According to the AMC10 2011 A Question 17 page, what holds for the first and last terms of any four consecutive terms in the sequence?

▶ **Text provided**:
......
AMC10 2011 A
AMC10 2011 A · Q17
AMC10 2011 A · Q17. It mainly tests Sequences & recursion (algebra).
In the eight-term sequence $A, B, C, D, E, F, G, H$, the value of $C$ is 5 and the sum of any three consecutive terms is 30. What is $A + H$?
在一个八项数列 $A, B, C, D, E, F, G, H$ 中,$C$ 的值为 5,且任意三个连续项的和为 30。求 $A + H$?
(A)
17
17
(B)
18
18
(C)
25
25
(D)
26
26
(E)
43
43
Answer
Correct choice: (C)
正确答案:(C)
Solution
Answer (C): Note that for any four consecutive terms, the first and last terms must be equal. For example, consider $B, C, D,$ and $E$; because
$$B + C + D = 30 = C + D + E,$$
we must have $B = E$. Hence $A = D = G$, and $C = F = 5$. The required sum $A + H = G + (30 - G - F) = 30 - 5 = 25$.
......
▶ **Listed entries**:

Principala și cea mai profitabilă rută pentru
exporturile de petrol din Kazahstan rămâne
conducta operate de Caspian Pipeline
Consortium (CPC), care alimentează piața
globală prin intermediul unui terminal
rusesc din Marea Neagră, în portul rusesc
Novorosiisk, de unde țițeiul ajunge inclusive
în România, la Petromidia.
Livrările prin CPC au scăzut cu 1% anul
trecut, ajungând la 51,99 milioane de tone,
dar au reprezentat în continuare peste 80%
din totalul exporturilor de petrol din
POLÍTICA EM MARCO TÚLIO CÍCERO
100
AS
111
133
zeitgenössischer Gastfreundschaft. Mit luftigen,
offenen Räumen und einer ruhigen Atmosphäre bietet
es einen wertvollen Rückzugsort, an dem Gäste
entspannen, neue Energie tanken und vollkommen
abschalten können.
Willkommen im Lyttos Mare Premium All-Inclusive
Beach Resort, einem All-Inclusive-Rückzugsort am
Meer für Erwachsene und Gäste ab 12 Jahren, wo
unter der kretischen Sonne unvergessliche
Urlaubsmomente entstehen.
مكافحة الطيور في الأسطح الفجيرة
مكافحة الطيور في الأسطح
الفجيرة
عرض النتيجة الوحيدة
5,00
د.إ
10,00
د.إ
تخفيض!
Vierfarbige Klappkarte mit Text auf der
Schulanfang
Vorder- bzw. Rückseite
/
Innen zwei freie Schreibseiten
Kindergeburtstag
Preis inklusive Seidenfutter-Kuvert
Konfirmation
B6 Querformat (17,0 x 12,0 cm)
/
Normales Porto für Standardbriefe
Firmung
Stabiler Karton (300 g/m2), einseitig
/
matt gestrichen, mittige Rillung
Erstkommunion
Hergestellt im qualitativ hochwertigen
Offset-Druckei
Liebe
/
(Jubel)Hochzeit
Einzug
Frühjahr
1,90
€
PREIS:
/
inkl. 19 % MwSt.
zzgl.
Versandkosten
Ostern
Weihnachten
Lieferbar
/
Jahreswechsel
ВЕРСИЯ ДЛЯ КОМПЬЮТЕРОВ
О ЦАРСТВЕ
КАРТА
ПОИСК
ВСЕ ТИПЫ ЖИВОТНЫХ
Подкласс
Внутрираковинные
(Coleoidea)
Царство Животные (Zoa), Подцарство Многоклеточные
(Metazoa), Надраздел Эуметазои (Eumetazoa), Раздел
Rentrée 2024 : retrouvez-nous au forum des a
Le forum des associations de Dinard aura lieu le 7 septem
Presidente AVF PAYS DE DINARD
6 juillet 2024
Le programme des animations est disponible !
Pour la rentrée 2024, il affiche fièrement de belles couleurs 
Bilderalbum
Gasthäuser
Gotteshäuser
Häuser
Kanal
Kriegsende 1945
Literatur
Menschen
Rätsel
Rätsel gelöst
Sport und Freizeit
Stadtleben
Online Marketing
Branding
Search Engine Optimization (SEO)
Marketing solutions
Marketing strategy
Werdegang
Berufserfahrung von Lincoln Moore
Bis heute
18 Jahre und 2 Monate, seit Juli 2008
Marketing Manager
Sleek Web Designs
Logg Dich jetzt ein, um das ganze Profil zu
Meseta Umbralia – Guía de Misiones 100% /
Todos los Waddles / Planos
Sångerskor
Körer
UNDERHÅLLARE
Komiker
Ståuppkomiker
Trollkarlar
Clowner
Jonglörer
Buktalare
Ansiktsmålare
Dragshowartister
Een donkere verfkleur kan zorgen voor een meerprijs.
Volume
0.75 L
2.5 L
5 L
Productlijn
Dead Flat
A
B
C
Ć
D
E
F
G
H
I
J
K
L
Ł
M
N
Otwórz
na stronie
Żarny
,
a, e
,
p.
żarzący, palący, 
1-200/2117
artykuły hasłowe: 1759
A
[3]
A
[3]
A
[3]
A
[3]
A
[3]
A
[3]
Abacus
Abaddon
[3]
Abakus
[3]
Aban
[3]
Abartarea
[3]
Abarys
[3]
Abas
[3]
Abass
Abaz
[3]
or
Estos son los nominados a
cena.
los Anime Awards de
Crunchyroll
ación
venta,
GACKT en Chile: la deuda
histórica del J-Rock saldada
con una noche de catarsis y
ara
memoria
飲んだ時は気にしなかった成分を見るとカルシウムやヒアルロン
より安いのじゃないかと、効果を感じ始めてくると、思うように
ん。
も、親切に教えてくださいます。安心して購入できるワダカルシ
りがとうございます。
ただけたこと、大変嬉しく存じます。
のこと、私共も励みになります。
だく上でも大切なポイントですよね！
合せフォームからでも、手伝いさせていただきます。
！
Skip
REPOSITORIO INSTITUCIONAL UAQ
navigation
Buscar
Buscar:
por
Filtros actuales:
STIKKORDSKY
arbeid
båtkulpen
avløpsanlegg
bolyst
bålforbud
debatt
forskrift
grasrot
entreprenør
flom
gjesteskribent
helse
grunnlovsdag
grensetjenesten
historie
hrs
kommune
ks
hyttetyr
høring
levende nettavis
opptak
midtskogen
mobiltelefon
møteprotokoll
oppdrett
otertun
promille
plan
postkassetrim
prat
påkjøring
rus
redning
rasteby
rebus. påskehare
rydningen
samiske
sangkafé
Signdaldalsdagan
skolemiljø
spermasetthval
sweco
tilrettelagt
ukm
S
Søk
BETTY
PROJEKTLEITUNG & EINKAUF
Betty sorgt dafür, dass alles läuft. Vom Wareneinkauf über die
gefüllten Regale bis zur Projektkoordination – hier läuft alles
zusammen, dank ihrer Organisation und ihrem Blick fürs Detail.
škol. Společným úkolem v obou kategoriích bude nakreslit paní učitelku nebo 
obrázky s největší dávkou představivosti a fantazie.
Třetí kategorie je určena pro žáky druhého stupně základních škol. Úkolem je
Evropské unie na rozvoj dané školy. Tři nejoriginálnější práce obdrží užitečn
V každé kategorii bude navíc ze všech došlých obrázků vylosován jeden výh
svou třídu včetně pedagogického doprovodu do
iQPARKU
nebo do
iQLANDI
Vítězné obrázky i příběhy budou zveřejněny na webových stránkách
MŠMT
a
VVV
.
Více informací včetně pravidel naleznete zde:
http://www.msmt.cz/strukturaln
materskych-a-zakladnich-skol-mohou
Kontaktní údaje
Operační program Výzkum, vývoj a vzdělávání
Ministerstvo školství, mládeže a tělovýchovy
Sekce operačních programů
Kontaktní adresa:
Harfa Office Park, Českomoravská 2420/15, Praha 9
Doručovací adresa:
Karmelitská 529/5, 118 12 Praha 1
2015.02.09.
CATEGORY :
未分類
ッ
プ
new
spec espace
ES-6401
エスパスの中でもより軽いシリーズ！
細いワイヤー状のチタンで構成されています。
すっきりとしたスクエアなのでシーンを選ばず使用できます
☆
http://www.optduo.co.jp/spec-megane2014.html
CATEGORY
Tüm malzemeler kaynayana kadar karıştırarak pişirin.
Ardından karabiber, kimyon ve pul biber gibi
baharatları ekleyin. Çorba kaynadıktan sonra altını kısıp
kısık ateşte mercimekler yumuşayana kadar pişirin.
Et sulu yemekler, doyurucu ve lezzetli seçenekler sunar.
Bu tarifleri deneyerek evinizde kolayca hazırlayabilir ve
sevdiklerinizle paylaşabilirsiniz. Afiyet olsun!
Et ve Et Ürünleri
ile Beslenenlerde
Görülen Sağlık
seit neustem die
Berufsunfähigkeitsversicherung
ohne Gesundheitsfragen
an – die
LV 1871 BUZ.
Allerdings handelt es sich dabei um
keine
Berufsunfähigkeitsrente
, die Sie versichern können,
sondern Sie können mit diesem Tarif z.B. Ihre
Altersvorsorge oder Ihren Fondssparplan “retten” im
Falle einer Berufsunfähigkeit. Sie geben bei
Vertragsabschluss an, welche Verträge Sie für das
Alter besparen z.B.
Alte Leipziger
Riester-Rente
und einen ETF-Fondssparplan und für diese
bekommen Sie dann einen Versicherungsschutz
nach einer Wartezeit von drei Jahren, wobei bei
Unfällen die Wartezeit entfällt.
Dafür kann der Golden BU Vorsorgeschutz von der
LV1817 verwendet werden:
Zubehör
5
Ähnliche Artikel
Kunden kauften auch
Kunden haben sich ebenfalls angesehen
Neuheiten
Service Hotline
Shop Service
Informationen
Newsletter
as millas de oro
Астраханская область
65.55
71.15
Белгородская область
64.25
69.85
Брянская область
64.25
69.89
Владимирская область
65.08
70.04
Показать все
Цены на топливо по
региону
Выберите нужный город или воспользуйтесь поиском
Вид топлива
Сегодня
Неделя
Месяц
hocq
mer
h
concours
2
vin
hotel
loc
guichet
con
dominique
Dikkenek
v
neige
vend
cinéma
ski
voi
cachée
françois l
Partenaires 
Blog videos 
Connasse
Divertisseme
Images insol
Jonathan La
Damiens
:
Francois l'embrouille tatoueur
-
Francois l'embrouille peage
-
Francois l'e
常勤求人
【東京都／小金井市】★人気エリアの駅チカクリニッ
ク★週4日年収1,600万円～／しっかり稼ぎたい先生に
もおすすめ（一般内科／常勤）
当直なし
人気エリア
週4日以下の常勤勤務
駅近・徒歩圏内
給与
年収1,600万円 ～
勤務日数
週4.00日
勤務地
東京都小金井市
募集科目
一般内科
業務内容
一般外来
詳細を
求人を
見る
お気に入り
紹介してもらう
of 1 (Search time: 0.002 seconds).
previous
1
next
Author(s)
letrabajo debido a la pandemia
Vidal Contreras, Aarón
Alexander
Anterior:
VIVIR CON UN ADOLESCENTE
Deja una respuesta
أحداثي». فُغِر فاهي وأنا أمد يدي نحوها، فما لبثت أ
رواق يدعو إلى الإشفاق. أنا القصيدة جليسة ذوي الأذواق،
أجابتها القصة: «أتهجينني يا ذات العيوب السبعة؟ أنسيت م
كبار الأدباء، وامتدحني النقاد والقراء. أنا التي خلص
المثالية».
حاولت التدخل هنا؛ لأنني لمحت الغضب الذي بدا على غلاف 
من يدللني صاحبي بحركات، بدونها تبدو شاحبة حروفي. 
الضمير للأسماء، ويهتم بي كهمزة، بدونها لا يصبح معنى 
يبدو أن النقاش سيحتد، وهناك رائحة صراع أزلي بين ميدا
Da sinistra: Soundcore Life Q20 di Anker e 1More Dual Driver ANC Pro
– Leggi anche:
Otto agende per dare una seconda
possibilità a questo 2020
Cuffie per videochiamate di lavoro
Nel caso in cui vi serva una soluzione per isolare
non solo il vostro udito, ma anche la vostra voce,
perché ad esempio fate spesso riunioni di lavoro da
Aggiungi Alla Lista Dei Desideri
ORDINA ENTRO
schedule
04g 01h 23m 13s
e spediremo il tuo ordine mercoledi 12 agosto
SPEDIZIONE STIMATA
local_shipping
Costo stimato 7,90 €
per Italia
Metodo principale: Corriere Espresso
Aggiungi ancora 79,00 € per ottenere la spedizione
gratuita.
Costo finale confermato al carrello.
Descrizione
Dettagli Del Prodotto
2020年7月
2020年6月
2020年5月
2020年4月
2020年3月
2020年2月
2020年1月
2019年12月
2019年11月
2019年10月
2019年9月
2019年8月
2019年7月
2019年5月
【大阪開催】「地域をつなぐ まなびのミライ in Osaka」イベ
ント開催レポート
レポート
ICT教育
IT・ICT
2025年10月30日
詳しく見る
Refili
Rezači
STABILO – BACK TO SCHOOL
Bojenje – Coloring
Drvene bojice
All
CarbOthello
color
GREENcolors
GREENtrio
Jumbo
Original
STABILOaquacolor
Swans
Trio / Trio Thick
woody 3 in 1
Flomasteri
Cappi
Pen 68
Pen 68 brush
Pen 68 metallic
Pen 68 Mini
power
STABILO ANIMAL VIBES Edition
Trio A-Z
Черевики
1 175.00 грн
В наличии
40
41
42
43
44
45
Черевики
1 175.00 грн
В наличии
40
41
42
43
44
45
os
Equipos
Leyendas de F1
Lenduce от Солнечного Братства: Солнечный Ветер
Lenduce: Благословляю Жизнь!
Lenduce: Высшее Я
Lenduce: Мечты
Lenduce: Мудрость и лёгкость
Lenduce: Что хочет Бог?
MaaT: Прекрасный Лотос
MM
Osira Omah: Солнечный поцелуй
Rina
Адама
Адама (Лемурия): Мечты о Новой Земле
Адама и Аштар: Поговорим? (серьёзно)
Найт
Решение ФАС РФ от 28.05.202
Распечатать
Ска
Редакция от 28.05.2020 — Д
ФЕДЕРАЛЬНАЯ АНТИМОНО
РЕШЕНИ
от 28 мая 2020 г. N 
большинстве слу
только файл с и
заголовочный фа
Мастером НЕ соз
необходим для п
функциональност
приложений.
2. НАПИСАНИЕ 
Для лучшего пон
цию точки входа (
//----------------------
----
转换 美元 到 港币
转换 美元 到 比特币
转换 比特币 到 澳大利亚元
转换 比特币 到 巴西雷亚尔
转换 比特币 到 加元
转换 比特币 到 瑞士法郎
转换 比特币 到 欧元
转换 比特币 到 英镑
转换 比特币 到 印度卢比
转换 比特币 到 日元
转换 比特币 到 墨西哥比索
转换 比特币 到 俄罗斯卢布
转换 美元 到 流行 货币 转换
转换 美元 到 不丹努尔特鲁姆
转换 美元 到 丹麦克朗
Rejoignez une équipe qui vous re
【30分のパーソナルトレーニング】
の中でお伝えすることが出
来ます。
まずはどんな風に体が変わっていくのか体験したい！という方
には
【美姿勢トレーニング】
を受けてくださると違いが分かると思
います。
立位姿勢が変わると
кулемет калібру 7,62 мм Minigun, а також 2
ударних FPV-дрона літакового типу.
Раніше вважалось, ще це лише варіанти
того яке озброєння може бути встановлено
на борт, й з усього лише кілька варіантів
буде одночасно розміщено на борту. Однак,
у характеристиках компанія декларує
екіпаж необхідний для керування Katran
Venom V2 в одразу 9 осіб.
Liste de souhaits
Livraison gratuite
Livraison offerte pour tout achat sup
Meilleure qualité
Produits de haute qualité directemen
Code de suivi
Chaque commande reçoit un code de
......
▶ **Task answer**:
They must be equal.